There is a strong connection between intellectual disability and Down’s syndrome. Individuals with Down’s syndrome are much more likely to have an intellectual disability than those without the condition.
In fact, around 95% of people with Down’s syndrome have an intellectual disability. This means that they have difficulty learning new things and may struggle with everyday activities such as dressing themselves or brushing their teeth.
Intellectual disability can range from mild to severe, and people with Down’s syndrome tend to fall at the mild to moderate end of the spectrum. However, this does not mean that individuals with mild intellectual disabilities will not face significant challenges in their lives.
Many people with mild intellectual disability will require some level of support throughout their lives, whether that be in the form of special education or support with everyday tasks.
Most people with Down’s syndrome will achieve some level of independence, but some may need lifelong support. It is important to remember that everyone with Down’s syndrome is unique and will reach different milestones at different rates.
You might also like to read: Is ADHD A Learning Disability?
What can I do if I think my child may have an intellectual disability?

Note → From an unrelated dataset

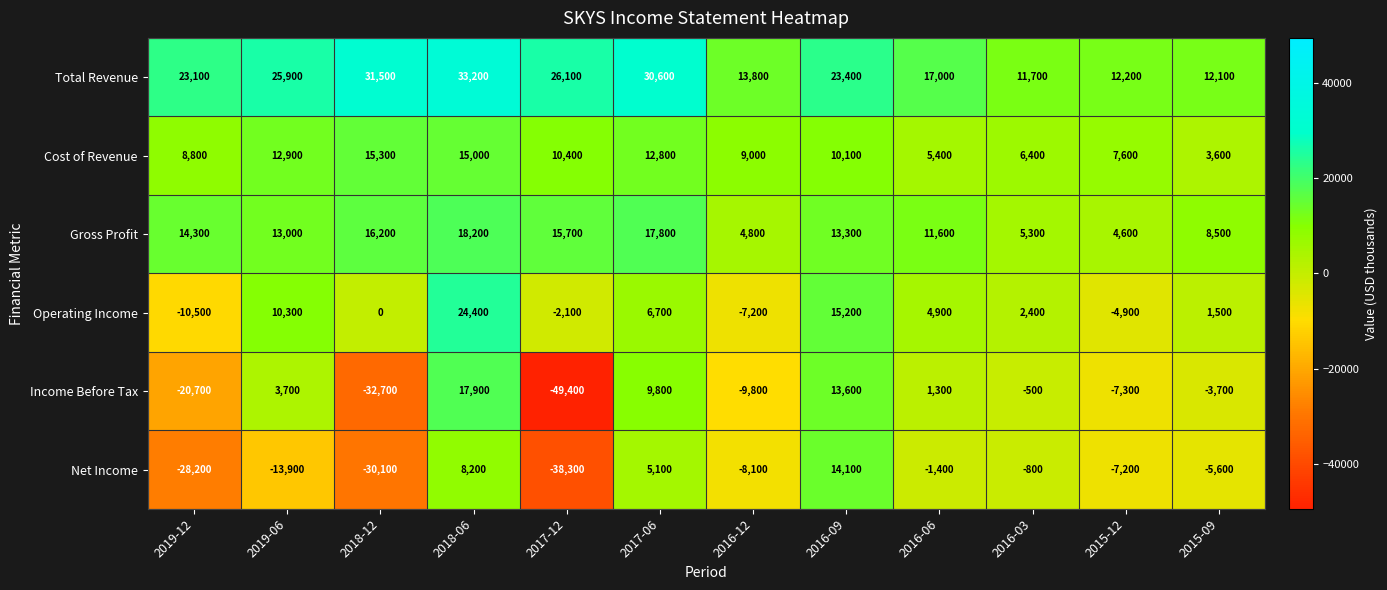

Rank the categories by Gross Profit value from highest to lowest.

2018-06, 2017-06, 2018-12, 2017-12, 2019-12, 2016-09, 2019-06, 2016-06, 2015-09, 2016-03, 2016-12, 2015-12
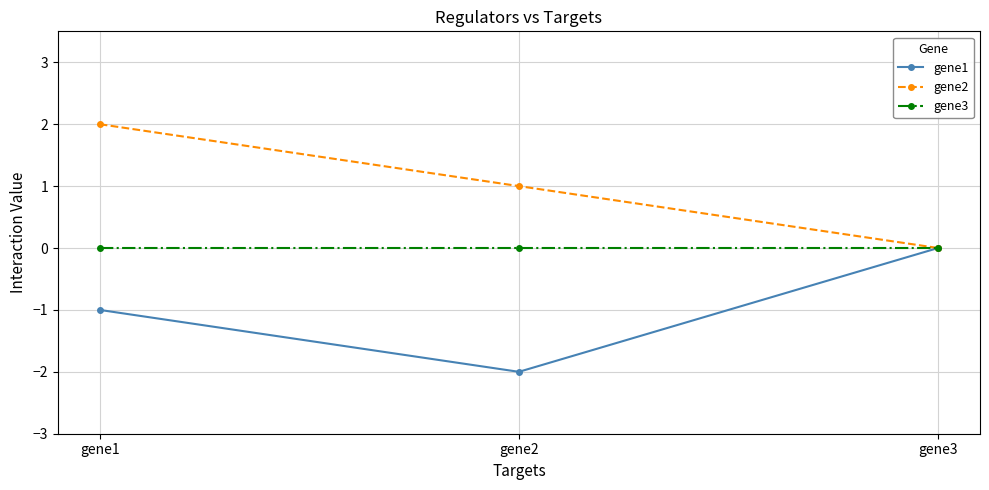

The gene2 series shows 2 at gene1. True or false?

True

As a parent, there are a few things to do if you notice early signs of intellectual disability in your child. These can actually help to determine how your child’s quality of life can be in the long run if you are vigilant about their care and support:
- Talk to your child’s doctor or pediatrician. They can help you determine if your child has an intellectual disability and refer you to resources and specialists if needed.
- Your doctor may recommend physical therapy, language and speech therapy and occupational therapy to help develop the skills needed for a normal life later on.
- Contact your local school district or early intervention program. They can provide information about services and supports that may be available to your child.
- You can contact a local or national organization that provides support and resources for families of children with intellectual disabilities. These organizations can help you connect with other families in similar situations and get the information and support you need.
- Organizational, as well as individual support, is crucial for a child with a diagnosed intellectual disability. It is one of the first steps for them to be part of society and lead normal lives as they are growing up.
- Once they step into education, the social interaction phase begins and with early support, it is possible that they will be able to function like any other children with whom they will be interacting.
Frequently Asked Questions
What type of disability is Down syndrome considered?
Down syndrome is a chromosomal disorder. It is considered in the category of developmental and intellectual disability.
Does everyone with Down syndrome have an intellectual disability?
No, not everyone with Down syndrome has a cognitive impairment. In fact, many people with Down syndrome have above-average intelligence.
However, intellectual disability is more common in people with Down syndrome than in the general population. It is estimated that about 50% of people with Down syndrome have an intellectual disability.
What are examples of intellectual disabilities?
Autism Spectrum disorder, Cerebral palsy, ADHD, Developmental Hearing Loss, and Fetal Alcohol Spectrum Disorder are some of the common examples of intellectual disabilities.
How does Down syndrome affect you intellectually?
Down syndrome can cause a range of developmental delays, from mild to severe. Many people with Down syndrome have an IQ in the mildly-to-moderately delayed range, which means they may have some trouble learning new things and retaining information.
Parents and caregivers have to remember that the conversation about intellectual disabilities can be the best way to give their children the support that they need.
It is important to remember that even if there is no known cure for the disorders discussed in this article, it is always possible to improve their quality of life by extending the right care and support from an early stage of life.
Thank you for reading this piece and join the conversation on intellectual disabilities to give everyone a chance at a good and happy life!